Anjlok Pasar Hanya Pemanasan

Anjlok Pasar Hanya Pemanasan

- detikFinance
Kamis, 24 Jan 2008 14:23 WIB
Jakarta - Pasar keuangan dunia yang sempat anjlok pada perdagangan hari Selasa 22 Januari lalu hanyalah pemanasan dari 'krisis' yang sesungguhnya yakni resesi AS. Pemerintah harus siap-siap menyiapkan langkah antisipasi.

Hal tersebut disampaikan pengamat ekonomi dari International Center for Applied Finance and Economics (Inter CAFE) Iman Sugema dalam jumpa pers di Kantor Econit, Jalan Tebet Barat Dalam IV No 5, Jakarta, Kamis (24/1/2008).

"Ini baru pemanasan, baru near recession, kalau sudah kejadian, maka pasar finansial akan gonjang-ganjing, dari kita harus siap menghadapi hal itu," ujarnya.

SCROLL TO CONTINUE WITH CONTENT

Menurut Iman, AS kini mirip negara emerging market saat terkena krisis pada tahun 1997-1998. Indikator yang terlihat antara lain, rendahnya angka tabungan (low saving), capital inflow yang banyak untuk menopang konsumsi dan bukannya menopang investasi.
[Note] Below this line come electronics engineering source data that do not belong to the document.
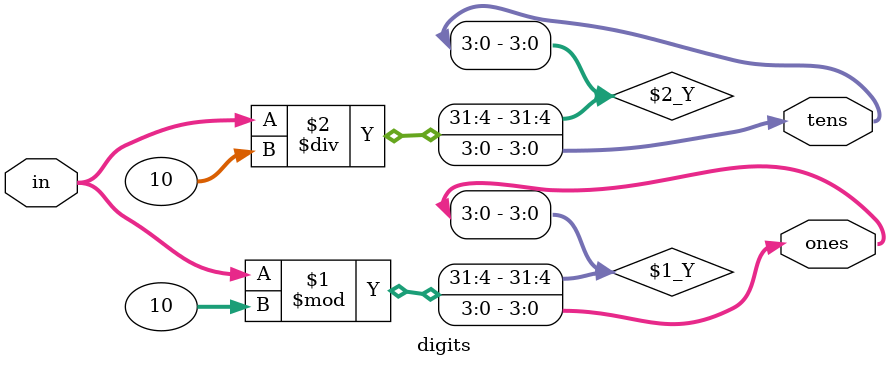
<source format=v>
module digits (
	input [5:0] in,
	output [3:0] ones,
	output [3:0] tens
);

assign ones = in % 10;
assign tens = in / 10;

endmodule

</source>
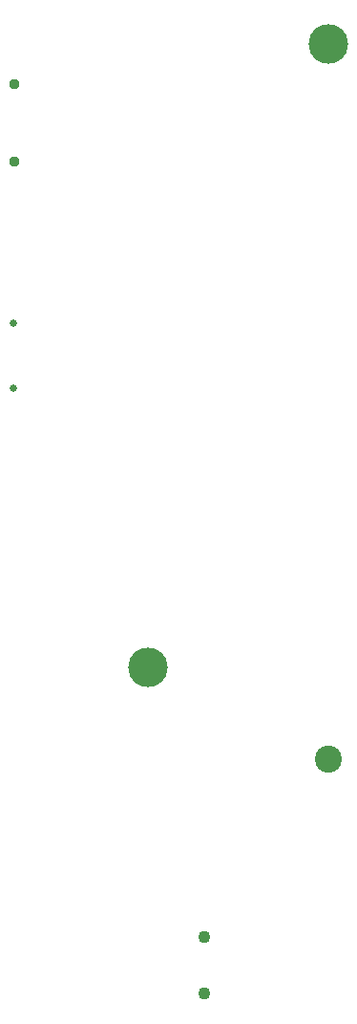
<source format=gbr>
%TF.GenerationSoftware,Altium Limited,Altium Designer,22.5.1 (42)*%
G04 Layer_Color=0*
%FSLAX45Y45*%
%MOMM*%
%TF.SameCoordinates,B0F14D10-A82B-43C6-BF60-515EF57ECD05*%
%TF.FilePolarity,Positive*%
%TF.FileFunction,NonPlated,1,4,NPTH,Drill*%
%TF.Part,Single*%
G01*
G75*
%TA.AperFunction,ComponentDrill*%
%ADD210C,1.10000*%
%ADD211C,3.50000*%
%ADD212C,2.40000*%
%ADD213C,0.95000*%
%ADD214C,0.65000*%
D210*
X-300000Y-5650000D02*
D03*
Y-5150000D02*
D03*
D211*
X800016Y2760000D02*
D03*
X-799984Y-2760000D02*
D03*
D212*
X800016Y-3580000D02*
D03*
D213*
X-1992000Y1718000D02*
D03*
X-1992000Y2398000D02*
D03*
D214*
X-1995000Y-289000D02*
D03*
Y289000D02*
D03*
%TF.MD5,71273d009a675c9cf9044b75b8b23fcd*%
M02*

</source>
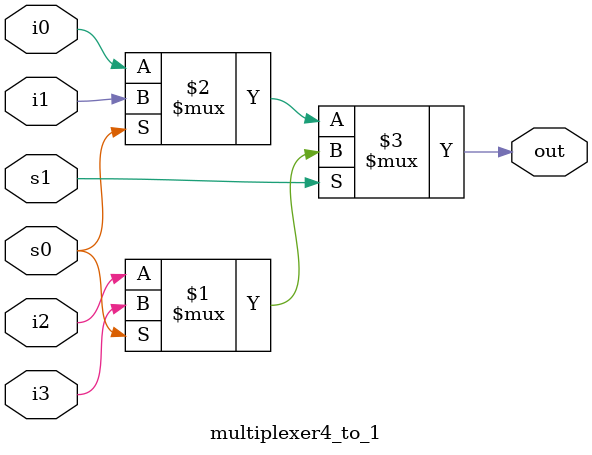
<source format=v>
module multiplexer4_to_1 (out,i0,i1,i2,i3,s1,s0);

//I/O 다이어그램으로부터 포트 선언
output out;
input i0,i1,i2,i3;
input s1,s0;

//조건 연산 사용
//<조건식? 참 조건식 수식: 거짓 조건시 수식>
assign out =s1?(s0?i3:i2):(s0?i1:i0);
endmodule
/*s1이 0일 때:

s0이 0이면 → i0 선택
s0이 1이면 → i1 선택


s1이 1일 때:

s0이 0이면 → i2 선택
s0이 1이면 → i3 선택
*/
</source>
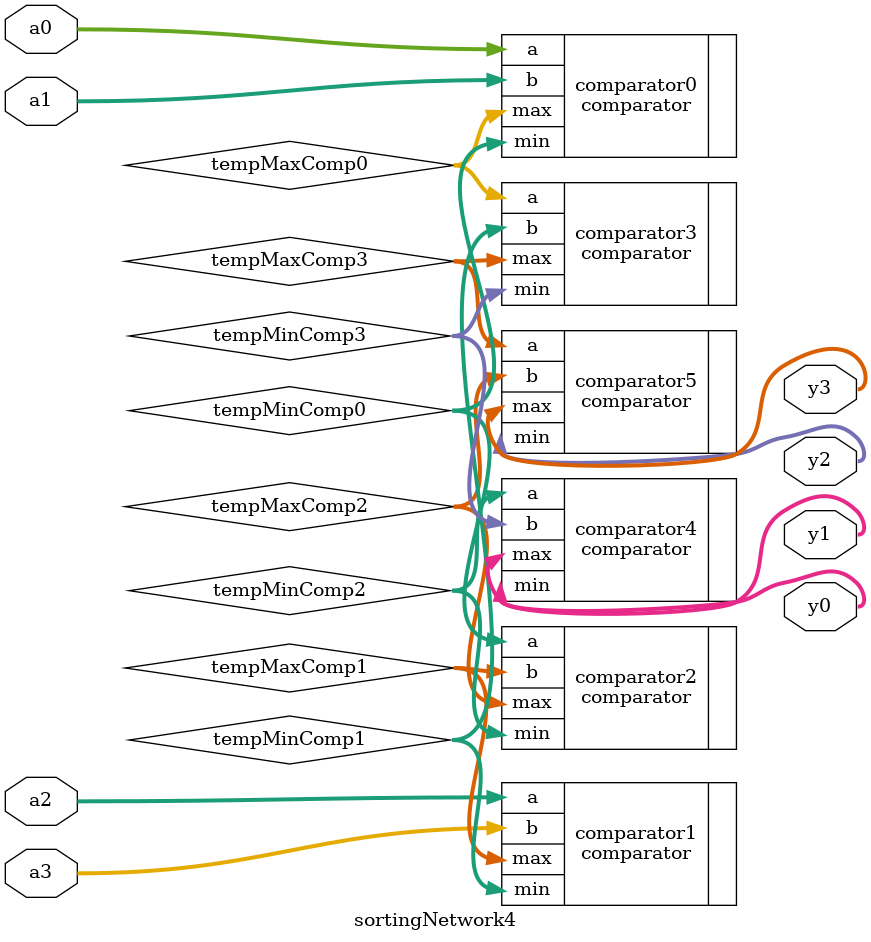
<source format=v>
module sortingNetwork4#(parameter WIDTH = 16)
(
	input [WIDTH-1:0]a0, 
	input	[WIDTH-1:0]a1,
	input	[WIDTH-1:0]a2,
	input	[WIDTH-1:0]a3,
	output [WIDTH-1:0]y0,
	output [WIDTH-1:0]y1,
	output [WIDTH-1:0]y2,
	output [WIDTH-1:0]y3
);

wire [WIDTH-1:0] tempMinComp0;
wire [WIDTH-1:0] tempMinComp1;
wire [WIDTH-1:0] tempMinComp2;
wire [WIDTH-1:0] tempMinComp3;

wire [WIDTH-1:0] tempMaxComp0;
wire [WIDTH-1:0] tempMaxComp1;
wire [WIDTH-1:0] tempMaxComp2;
wire [WIDTH-1:0] tempMaxComp3;

comparator#(.WIDTH(WIDTH)) comparator0
(
	.a(a0),
	.b(a1),
	.min(tempMinComp0),
	.max(tempMaxComp0)
);

comparator#(.WIDTH(WIDTH)) comparator1
(
	.a(a2),
	.b(a3),
	.min(tempMinComp1),
	.max(tempMaxComp1)
);

comparator#(.WIDTH(WIDTH)) comparator2
(
	.a(tempMinComp0),
	.b(tempMaxComp1),
	.min(tempMinComp2),
	.max(tempMaxComp2)
);

comparator#(.WIDTH(WIDTH)) comparator3
(
	.a(tempMaxComp0),
	.b(tempMinComp1),
	.min(tempMinComp3),
	.max(tempMaxComp3)
);
comparator#(.WIDTH(WIDTH)) comparator4
(
	.a(tempMinComp2),
	.b(tempMinComp3),
	.min(y0),
	.max(y1)
);

comparator#(.WIDTH(WIDTH)) comparator5
(
	.a(tempMaxComp3),
	.b(tempMaxComp2),
	.min(y2),
	.max(y3)
);

endmodule


</source>
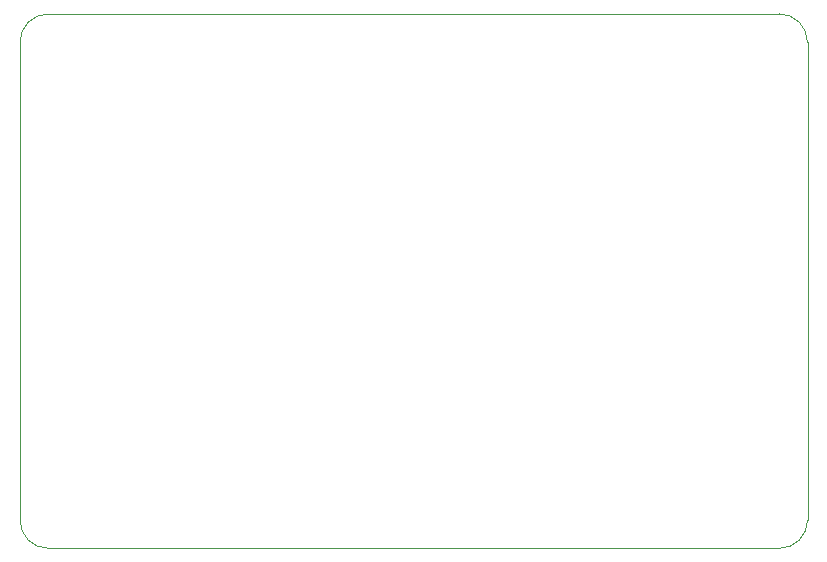
<source format=gbr>
%TF.GenerationSoftware,KiCad,Pcbnew,(5.1.9)-1*%
%TF.CreationDate,2021-02-14T16:54:30-05:00*%
%TF.ProjectId,keeb,6b656562-2e6b-4696-9361-645f70636258,rev?*%
%TF.SameCoordinates,Original*%
%TF.FileFunction,Profile,NP*%
%FSLAX46Y46*%
G04 Gerber Fmt 4.6, Leading zero omitted, Abs format (unit mm)*
G04 Created by KiCad (PCBNEW (5.1.9)-1) date 2021-02-14 16:54:30*
%MOMM*%
%LPD*%
G01*
G04 APERTURE LIST*
%TA.AperFunction,Profile*%
%ADD10C,0.050000*%
%TD*%
G04 APERTURE END LIST*
D10*
X157162500Y-161925000D02*
G75*
G02*
X154781250Y-164306250I-2381250J0D01*
G01*
X90487500Y-121443750D02*
G75*
G02*
X92868750Y-119062500I2381250J0D01*
G01*
X92868750Y-164306250D02*
G75*
G02*
X90487500Y-161925000I0J2381250D01*
G01*
X154781250Y-119062500D02*
G75*
G02*
X157162500Y-121443750I0J-2381250D01*
G01*
X157162500Y-121443750D02*
X157162500Y-161925000D01*
X92868750Y-164306250D02*
X154781250Y-164306250D01*
X90487500Y-121443750D02*
X90487500Y-161925000D01*
X92868750Y-119062500D02*
X154781250Y-119062500D01*
M02*

</source>
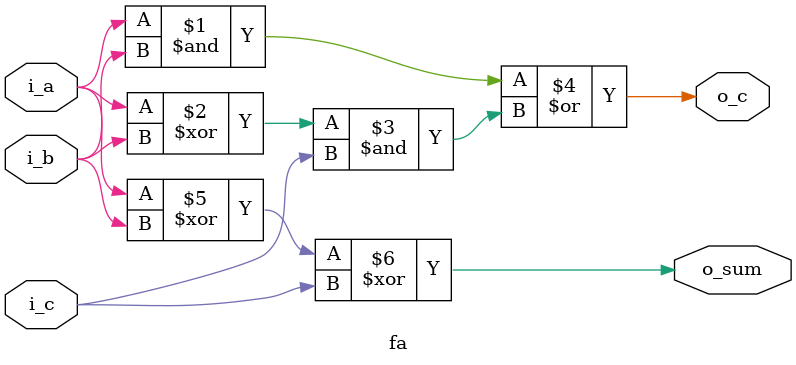
<source format=v>
module top_module( 
    input [2:0] a, b,
    input cin,
    output [2:0] cout,
    output [2:0] sum );

fa u_fa0(a[0],b[0],cin,cout[0],sum[0]);
fa u_fa1(a[1],b[1],cout[0],cout[1],sum[1]);
fa u_fa2(a[2],b[2],cout[1],cout[2],sum[2]);


endmodule

module fa(
input i_a,i_b,i_c,
output o_c,o_sum
);
assign o_c = (i_a & i_b) | ((i_a ^ i_b ) & i_c);
assign o_sum = i_a ^ i_b ^ i_c;
endmodule
</source>
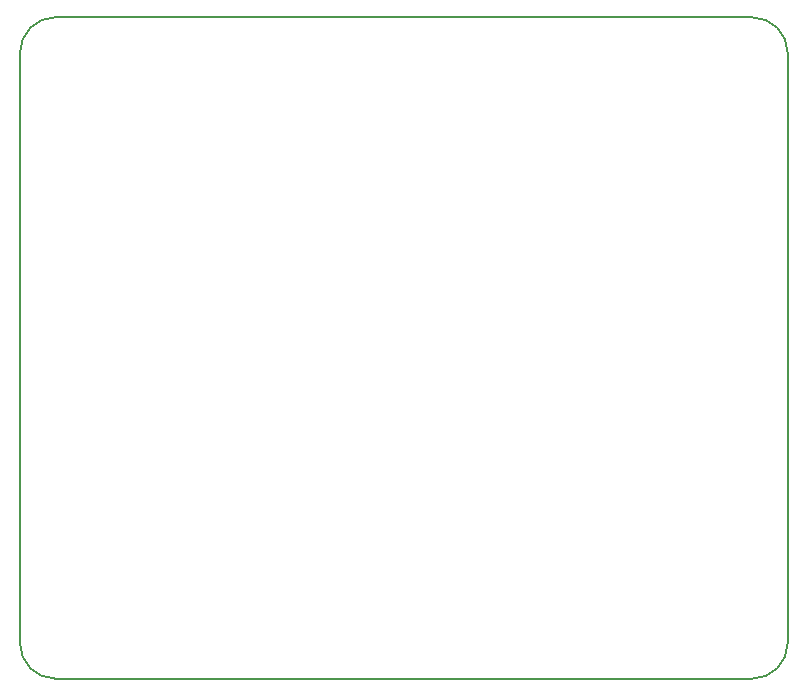
<source format=gbr>
%TF.GenerationSoftware,KiCad,Pcbnew,9.0.2+dfsg-1*%
%TF.CreationDate,2025-11-29T03:23:52-08:00*%
%TF.ProjectId,rc-plane,72632d70-6c61-46e6-952e-6b696361645f,rev?*%
%TF.SameCoordinates,Original*%
%TF.FileFunction,Profile,NP*%
%FSLAX46Y46*%
G04 Gerber Fmt 4.6, Leading zero omitted, Abs format (unit mm)*
G04 Created by KiCad (PCBNEW 9.0.2+dfsg-1) date 2025-11-29 03:23:52*
%MOMM*%
%LPD*%
G01*
G04 APERTURE LIST*
%TA.AperFunction,Profile*%
%ADD10C,0.127000*%
%TD*%
G04 APERTURE END LIST*
D10*
%TO.C,U10*%
X78000000Y-52000000D02*
X78000000Y-102000000D01*
X81000000Y-105000000D02*
X140000000Y-105000000D01*
X140000000Y-49000000D02*
X81000000Y-49000000D01*
X143000000Y-102000000D02*
X143000000Y-52000000D01*
X78000000Y-52000000D02*
G75*
G02*
X81000000Y-49000000I3000001J-1D01*
G01*
X81000000Y-105000000D02*
G75*
G02*
X78000000Y-102000000I3J3000003D01*
G01*
X140000000Y-49000000D02*
G75*
G02*
X143000000Y-52000000I0J-3000000D01*
G01*
X143000000Y-102000000D02*
G75*
G02*
X140000000Y-105000000I-3000000J0D01*
G01*
%TD*%
M02*

</source>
"Ada kelemahan struktural di AS yakni sektor householdnya dicederai oleh tidak prudentnya perbankan. Di bidang properti dan kartu kredit juga," ujarnya.

Perlambatan ekonomi di AS terjadi karena harga aset di AS yang mengalami penurunan tajam sejak tahun 2005.

"Krisis di AS akan dalam dan berkepanjangan bukan hanya 2008, tapi 2009 dan 2010, memang tidak sesulit ketika krisis melanda negara berkembang, karena AS tidak didikte oleh Bank Dunia dan IMF," ujarnya.

AS memiliki hubungan dagang dengan China, Jepang, Uni Eropa dan negara-negara bekas konfederasi Rusia, sementara hubungan dagang Indonesia dengan AS memang sedikit yakni sekitar 12 persen.

"Jika AS krisis, maka Cina, Jepang dan Uni Eropa akan kena, dan imbasnya akan kena ke kita, karena kita punya hubungan dagang dengan negara yang bergantung kepada AS, walaupun kita yang terakhir kena," ujarnya.

Pengamat lain Ichsanuddin Noorsy menambahkan resesi di AS sebenarnya sudah diingatkan beberapa kalangan sejak tahun 2001 jauh sejak kejadian 9/11. Yakni saat Gubernur The Fed saat itu Alan Greenspan pada 21 Juli 2001 mengingatkan masalah yang menimpa ekonomi AS.

Ada sedikitnya 5 masalah, yakni social insurance, public housing, upah dan pendapatan yang menurun, asuransi kesehatan, dan pemotongan pajak sejak zaman Bill Clinton dan di George W Bush.

Kemudian diperkuat lagi tahun 2004 oleh ekonomi peraih Nobel Joseph Eugene Stiglitz. "Stiglitz yang pada Desember 2004 datang ke Indonesia saat itu mengatakan ekonomi dunia resesi," ujarnya.

Tahun 2006 Stiglitz kembali menyatakan ekonomi dunia sudah mengalami malaise atau kelesuan ekonomi.

"Kenapa hal ini dibaca salah oleh sejumlah otoritas fiskal dan moneter," ujarnya.